Riva: «Non possono dirmi assassino»
TARANTO — «Sono presente qui in aula perché mi ritengo offeso da quella scritta ». Eccola la grande sensibilità di Emilio Riva, padrone dell'acciaieria Ilva di Taranto. Viene fuori all'improvviso in un giorno di ottobre del 2008. Sempre assente nelle aule dei tribunali tarantini in cui si sono celebrati i grandi processi per inquinamento e per le «morti bianche» avvenute nel suo stabilimento siderurgico, ieri mattina si è materializzato nella ben più modesta aula del giudice di pace Gastone De Vincentis. Questa volta era parte lesa.
Accusa Margherita Calderazzi, sindacalista dello Slai-Cobas, di essere la mandante della scritta «Riva assassino » trovata sui muri dello stabilimento nell'agosto di due anni fa. La Calderazzi avrebbe armato di pennarello rosso la mano di un minorenne e l'avrebbe indotto a vergare quelle parole. Poi il ragazzo sarebbe rientrato nella Panda rossa guidata da lei, ferma a poca distanza in attesa che l'opera venisse portata a termine e, proprio in questo momento, sarebbe stata riconosciuta senza ombra di dubbio da un vigilante dell'acciaieria che ieri mattina ha offerto la sua testimonianza.
Il minorenne non è stato identificato, Margherita Calderazzi sì perché «nota sindacalista che partecipava alle tante manifestazioni e che interveniva spesso davanti alla portineria dello stabilimento ». Nell'udienza di ieri il tentativo di conciliazione tra le due controparti avanzato dal giudice di pace è fallito. La prossima udienza è stata fissata al 13 gennaio con l'interrogatorio della sindacalista, assistita dall'avvocato Fausto Soggia.
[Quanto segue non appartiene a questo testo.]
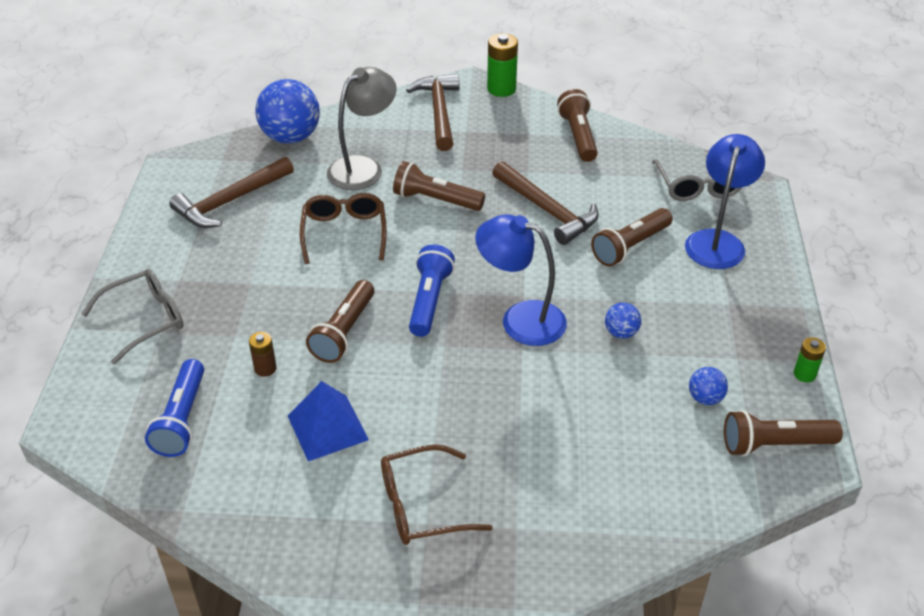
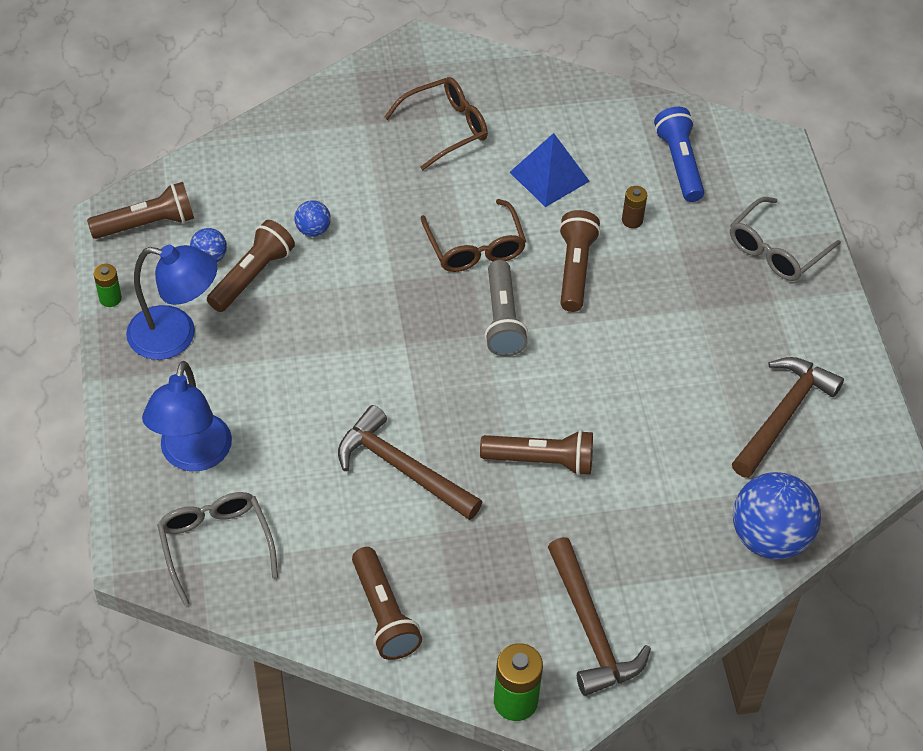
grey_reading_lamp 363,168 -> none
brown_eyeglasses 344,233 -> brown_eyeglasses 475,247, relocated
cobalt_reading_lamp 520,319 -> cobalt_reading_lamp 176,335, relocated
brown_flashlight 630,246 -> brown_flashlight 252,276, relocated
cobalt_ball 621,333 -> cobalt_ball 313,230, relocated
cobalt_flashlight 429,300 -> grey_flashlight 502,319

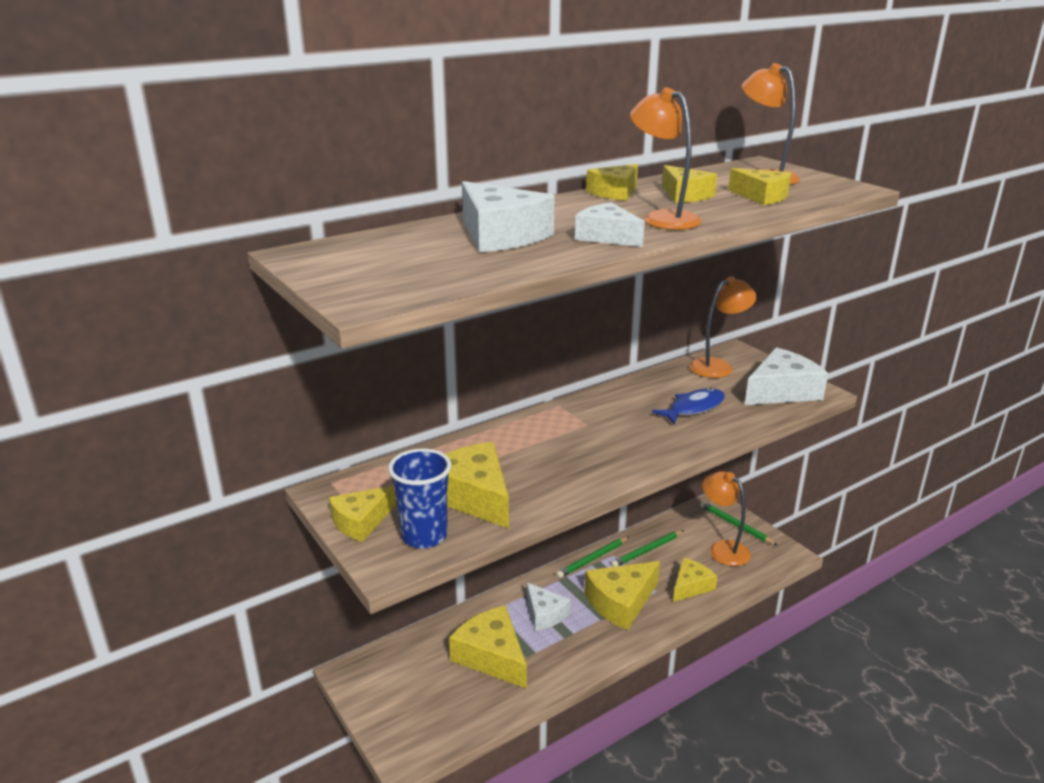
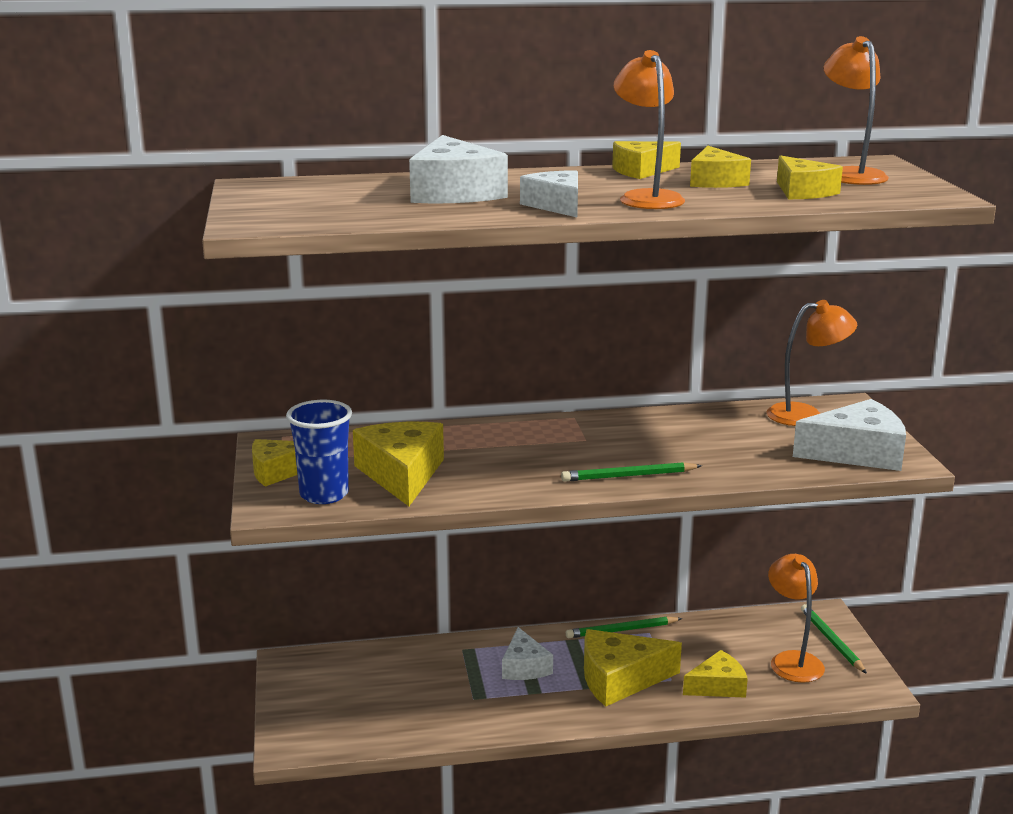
yellow_piece_of_cheese 492,656 -> none
cobalt_toy_fish 693,408 -> none
leaf-green_lead_pencil 647,550 -> leaf-green_lead_pencil 629,476, relocated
Riva, difeso da Egidio Albanese, ha chiesto un risarcimento danni pari a centomila euro accusando la donna per diffamazione. «Riva assassino» fu scritta nell'agosto del 2006, l'epiteto venne immortalato in alcune fotografie ma fu cancellato lo stesso giorno.
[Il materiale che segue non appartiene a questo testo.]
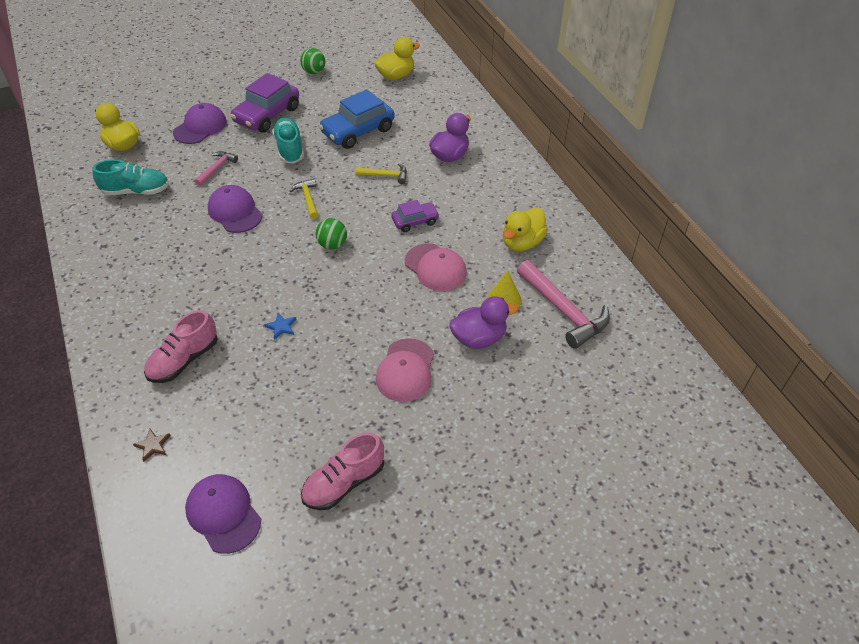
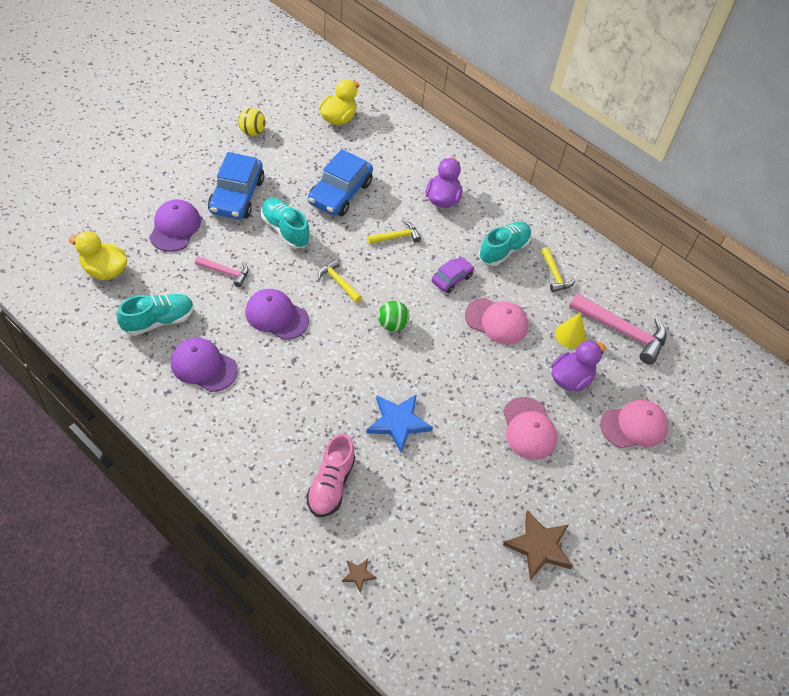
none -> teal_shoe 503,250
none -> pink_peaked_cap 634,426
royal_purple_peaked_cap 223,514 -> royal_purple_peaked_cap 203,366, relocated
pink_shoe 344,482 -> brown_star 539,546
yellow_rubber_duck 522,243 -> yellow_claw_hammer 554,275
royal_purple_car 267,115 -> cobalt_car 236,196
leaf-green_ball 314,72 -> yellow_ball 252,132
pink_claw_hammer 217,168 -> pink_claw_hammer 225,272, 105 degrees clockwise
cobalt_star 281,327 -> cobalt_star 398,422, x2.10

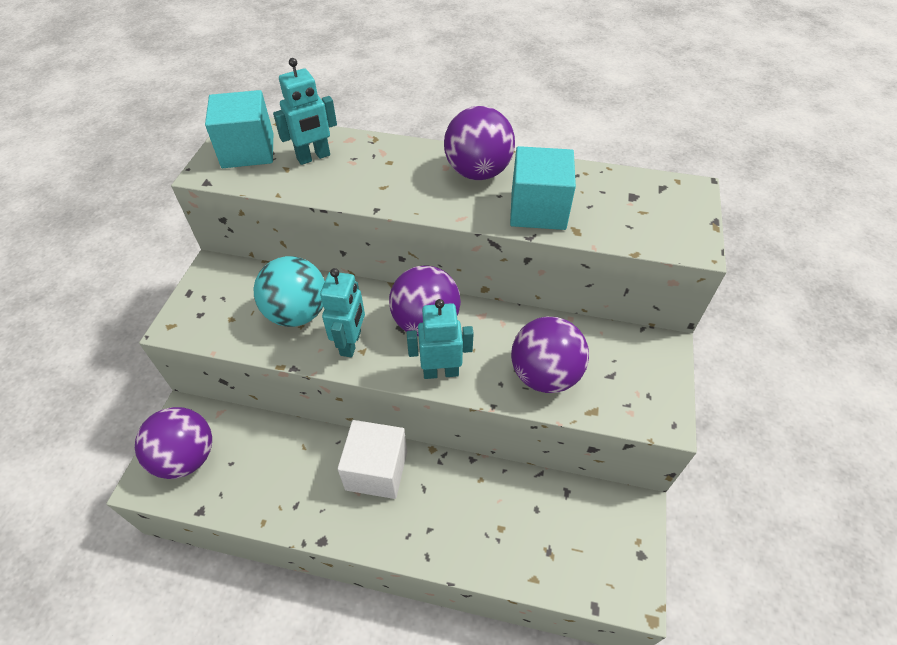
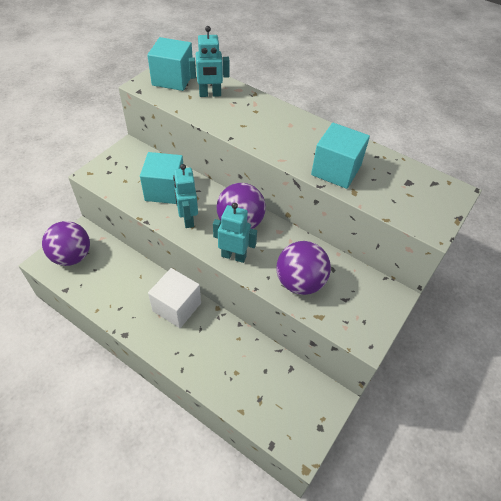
royal_purple_ball 477,172 -> none
teal_ball 297,313 -> teal_cube 165,190
teal_robot 351,343 -> teal_robot 188,219, 135 degrees clockwise

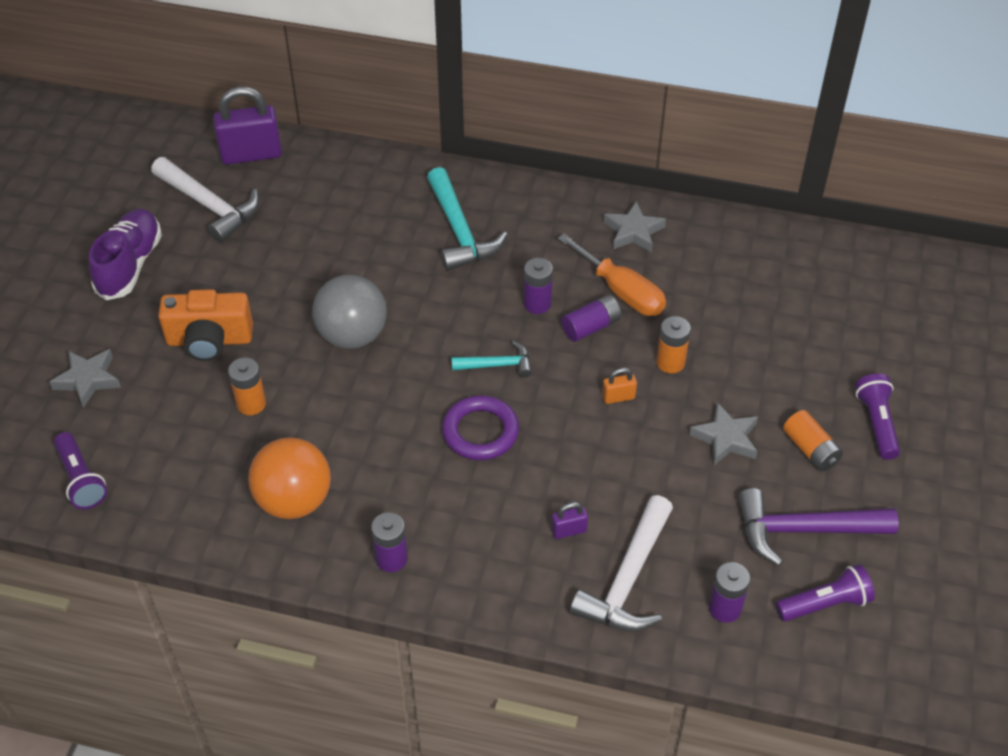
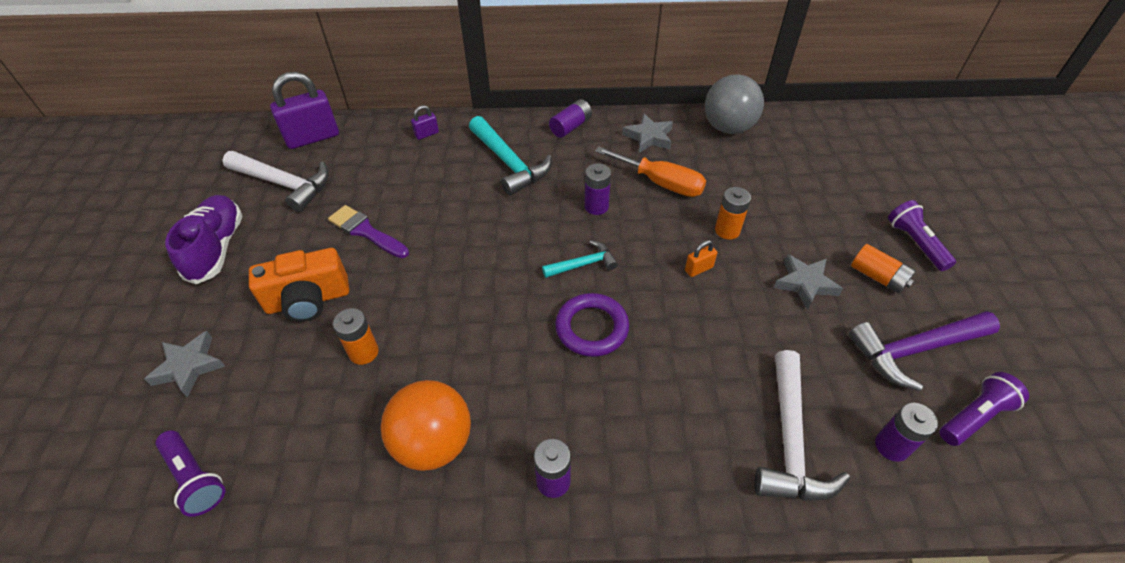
none -> royal_purple_paintbrush 366,231
grey_ball 352,335 -> grey_ball 728,128, relocated
royal_purple_small_lock 569,530 -> royal_purple_small_lock 426,134, relocated
royal_purple_power_cell 591,327 -> royal_purple_power_cell 571,127, relocated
Ieri in aula Margherita Calderazzi s'è difesa affermando di non essere stata lei a scrivere l'offesa né di aver incaricato qualcuno di farlo e ha dichiarato di «essere dispiaciuta solo di non averla fatta lei direttamente perché quella frase non aveva bisogno di mandanti perché esprime il pensiero di tanti operai, di tante famiglie di operai morti sul lavoro». Nella prossima udienza l'attivista sindacale fornirà la sua versione dei fatti e il giudice di pace trarrà le sue conclusioni.
Questo processo ha preso il via a pochi giorni dall'assoluzione in primo grado ottenuta da Emilio Riva «per non aver commesso il fatto» in relazione alla morte avvenuta il 12 giugno del 2003 di Paolo Franco e Pasquale D'Ettorre che morirono sotto il peso di una gru che si abbatti al suolo nell'area dei parchi minerali.